Written by: Janet Fluker, M.Ed., M.S.
What is Attachment Theory?

John Bowlby, a British psychologist, was the first to develop the concept of attachment theory. He described attachment as a “lasting psychological connectedness between human beings”. His primary interest was in understanding the bond between children and their primary caregivers.

Prior to Bowlby, behaviorists believed that infants became attached to a caregiver because they were being fed, and therefore attachment was a learned behavior. Bowlby and other researchers determined that more than being a learned behavior attachment was about the nurturance and responsiveness of the caregiver. The central tenet of attachment theory is that primary caregivers who are attentive and responsive to the infant allow the child to feel secure, that they can depend on the caregiver and therefore the child is free to explore the world.

It is generally understood that there are four patterns of attachment:

  1. Secure Attachment – This is the most common attachment style. Children with secure attachment feel distressed when separated from their caregiver and joy when they return. When frightened, securely attached children feel comfortable seeking reassurance from their caregivers.
  2. Ambivalent Attachment – This is the most uncommon attachment style.
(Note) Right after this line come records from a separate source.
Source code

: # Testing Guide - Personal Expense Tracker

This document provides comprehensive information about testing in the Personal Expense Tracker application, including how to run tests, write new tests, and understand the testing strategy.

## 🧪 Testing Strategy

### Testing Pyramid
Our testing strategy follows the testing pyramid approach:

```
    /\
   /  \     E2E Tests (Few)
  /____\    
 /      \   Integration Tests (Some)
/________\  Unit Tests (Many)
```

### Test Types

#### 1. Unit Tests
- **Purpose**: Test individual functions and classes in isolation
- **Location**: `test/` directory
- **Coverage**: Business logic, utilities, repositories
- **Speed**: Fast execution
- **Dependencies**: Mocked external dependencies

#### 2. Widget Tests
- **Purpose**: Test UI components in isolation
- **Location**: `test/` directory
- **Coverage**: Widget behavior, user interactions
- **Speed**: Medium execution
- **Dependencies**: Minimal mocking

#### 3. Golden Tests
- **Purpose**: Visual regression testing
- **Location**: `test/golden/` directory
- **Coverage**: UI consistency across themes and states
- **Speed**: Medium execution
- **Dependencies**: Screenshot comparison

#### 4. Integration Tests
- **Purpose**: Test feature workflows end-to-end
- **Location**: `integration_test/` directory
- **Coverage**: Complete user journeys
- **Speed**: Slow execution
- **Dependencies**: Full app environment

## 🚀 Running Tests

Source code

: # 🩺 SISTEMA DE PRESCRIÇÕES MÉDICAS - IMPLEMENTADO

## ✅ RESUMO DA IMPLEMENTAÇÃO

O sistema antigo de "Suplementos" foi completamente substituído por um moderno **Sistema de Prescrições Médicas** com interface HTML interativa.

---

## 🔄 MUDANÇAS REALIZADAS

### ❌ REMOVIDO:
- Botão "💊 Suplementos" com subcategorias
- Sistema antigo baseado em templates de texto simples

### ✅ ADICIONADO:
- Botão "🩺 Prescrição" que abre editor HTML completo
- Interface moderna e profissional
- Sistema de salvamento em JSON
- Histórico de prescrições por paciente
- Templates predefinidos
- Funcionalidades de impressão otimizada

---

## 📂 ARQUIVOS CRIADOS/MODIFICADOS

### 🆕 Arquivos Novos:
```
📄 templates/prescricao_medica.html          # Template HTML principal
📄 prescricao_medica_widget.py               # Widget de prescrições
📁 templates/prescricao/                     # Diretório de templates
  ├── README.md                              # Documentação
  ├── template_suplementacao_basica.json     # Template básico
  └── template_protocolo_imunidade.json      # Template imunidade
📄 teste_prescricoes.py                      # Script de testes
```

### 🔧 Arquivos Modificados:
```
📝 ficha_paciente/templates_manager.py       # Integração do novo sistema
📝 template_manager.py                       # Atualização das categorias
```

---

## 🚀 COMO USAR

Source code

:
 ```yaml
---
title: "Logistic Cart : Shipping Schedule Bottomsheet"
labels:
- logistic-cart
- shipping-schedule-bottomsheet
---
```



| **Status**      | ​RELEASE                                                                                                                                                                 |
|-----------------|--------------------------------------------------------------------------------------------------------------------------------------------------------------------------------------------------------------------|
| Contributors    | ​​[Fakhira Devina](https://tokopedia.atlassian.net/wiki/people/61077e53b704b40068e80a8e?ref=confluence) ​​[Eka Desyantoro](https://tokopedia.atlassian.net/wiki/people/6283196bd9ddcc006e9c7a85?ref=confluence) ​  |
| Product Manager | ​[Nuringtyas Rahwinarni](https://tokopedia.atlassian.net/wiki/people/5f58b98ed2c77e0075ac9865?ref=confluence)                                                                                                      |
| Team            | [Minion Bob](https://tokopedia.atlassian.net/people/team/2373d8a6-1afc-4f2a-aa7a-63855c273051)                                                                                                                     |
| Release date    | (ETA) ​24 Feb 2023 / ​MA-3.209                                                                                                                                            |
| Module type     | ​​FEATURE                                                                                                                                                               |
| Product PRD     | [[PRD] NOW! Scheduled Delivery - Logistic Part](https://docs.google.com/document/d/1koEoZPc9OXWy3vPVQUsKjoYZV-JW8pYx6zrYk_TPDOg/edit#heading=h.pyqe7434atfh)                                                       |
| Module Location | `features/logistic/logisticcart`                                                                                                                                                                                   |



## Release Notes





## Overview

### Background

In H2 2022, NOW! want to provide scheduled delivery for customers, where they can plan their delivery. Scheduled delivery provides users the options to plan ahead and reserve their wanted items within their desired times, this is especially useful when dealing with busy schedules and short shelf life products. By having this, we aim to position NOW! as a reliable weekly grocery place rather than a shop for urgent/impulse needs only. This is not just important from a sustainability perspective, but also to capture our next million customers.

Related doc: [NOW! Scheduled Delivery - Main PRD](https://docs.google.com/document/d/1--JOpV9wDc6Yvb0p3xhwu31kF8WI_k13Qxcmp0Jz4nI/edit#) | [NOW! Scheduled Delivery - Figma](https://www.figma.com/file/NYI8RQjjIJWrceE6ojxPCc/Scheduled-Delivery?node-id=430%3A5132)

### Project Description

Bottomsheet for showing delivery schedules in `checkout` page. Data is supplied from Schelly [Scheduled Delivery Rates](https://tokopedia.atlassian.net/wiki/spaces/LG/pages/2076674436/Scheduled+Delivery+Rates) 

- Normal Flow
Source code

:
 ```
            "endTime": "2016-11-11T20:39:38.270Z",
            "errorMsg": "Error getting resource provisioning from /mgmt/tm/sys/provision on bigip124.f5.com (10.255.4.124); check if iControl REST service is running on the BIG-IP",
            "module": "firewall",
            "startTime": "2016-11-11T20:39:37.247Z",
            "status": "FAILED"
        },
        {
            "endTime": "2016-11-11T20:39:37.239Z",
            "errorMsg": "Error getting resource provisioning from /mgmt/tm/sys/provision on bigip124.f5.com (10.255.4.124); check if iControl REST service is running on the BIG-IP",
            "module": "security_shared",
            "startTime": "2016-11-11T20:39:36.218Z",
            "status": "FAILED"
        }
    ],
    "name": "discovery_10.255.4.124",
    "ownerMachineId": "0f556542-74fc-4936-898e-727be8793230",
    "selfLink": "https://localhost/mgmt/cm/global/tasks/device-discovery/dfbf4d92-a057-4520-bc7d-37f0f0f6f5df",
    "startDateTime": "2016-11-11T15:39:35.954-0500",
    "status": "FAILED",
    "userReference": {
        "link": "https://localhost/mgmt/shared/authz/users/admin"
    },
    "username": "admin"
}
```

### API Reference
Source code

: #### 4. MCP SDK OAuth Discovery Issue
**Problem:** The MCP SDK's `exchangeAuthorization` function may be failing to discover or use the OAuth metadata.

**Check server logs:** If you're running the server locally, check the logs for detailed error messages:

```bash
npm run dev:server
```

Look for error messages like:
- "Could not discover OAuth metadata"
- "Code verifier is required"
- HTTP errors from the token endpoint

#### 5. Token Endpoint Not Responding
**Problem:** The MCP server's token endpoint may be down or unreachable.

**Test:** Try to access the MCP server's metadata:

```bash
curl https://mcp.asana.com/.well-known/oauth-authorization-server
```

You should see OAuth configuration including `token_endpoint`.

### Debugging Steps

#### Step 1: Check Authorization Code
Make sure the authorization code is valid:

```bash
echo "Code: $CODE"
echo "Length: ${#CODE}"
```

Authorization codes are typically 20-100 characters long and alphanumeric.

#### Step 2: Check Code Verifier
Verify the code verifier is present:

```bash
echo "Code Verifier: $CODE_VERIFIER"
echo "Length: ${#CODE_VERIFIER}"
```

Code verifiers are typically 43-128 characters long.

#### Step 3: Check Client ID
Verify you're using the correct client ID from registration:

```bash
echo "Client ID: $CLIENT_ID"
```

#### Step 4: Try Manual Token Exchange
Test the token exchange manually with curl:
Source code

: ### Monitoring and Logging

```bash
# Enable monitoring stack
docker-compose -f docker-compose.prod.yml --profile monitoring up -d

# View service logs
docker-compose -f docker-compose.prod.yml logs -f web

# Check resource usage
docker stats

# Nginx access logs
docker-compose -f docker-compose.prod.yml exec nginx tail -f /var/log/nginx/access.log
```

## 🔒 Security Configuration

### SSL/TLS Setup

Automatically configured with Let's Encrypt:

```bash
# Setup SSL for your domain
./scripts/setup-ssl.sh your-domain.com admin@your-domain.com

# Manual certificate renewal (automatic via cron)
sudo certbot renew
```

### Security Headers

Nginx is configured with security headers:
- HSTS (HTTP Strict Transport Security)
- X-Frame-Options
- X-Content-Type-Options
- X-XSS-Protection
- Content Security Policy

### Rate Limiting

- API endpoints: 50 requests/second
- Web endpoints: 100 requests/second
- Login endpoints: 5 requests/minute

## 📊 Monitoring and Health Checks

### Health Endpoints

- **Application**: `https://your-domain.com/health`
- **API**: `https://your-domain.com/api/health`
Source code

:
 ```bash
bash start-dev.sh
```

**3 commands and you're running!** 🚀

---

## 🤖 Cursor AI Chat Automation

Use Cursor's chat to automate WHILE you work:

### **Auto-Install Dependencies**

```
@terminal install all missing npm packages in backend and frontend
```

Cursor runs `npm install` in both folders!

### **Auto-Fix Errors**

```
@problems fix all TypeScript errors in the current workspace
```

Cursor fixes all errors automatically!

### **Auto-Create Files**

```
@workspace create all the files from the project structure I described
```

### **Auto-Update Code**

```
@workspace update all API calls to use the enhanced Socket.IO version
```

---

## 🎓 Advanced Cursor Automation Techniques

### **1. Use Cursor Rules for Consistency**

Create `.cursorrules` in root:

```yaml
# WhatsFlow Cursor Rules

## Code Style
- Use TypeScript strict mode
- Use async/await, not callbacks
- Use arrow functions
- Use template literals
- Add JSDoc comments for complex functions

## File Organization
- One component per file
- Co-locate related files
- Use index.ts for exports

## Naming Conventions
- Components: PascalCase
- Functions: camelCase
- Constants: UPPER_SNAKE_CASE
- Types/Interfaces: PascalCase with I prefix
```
As a result of poor parental availability, these children cannot depend on their primary caregiver to be there when they need them.
  3. Avoidant Attachment – Children with this style will often avoid their caregivers because of abuse or neglect. Children who are punished for relying on a caregiver will avoid seeking comfort.
  4. Disorganized Attachment – Inconsistent caregiving can create confusion in the child. These parents can be a source of comfort and fear leading to disorganized behavior in the child.

As attachment theory has been developed, we have come to understand the impact of these attachment styles in our adult relationships as well. If your needs were met as a child, you likely developed a secure attachment. You feel secure in your intimate relationships and believe the other person will be there if you need them. If your caregiver failed to meet your needs or was slow to do so you may have an insecure attachment style and have more difficulty forming intimate bonds and trusting others.

Whenever I meet with a new client for therapy I always do an attachment history with them to understand how they learned to be in a relationship from their early caregivers. Adults can heal from insecure childhood attachment through therapy and other loving relationships in their lives that give them the opportunity to have a different experience of safety and security.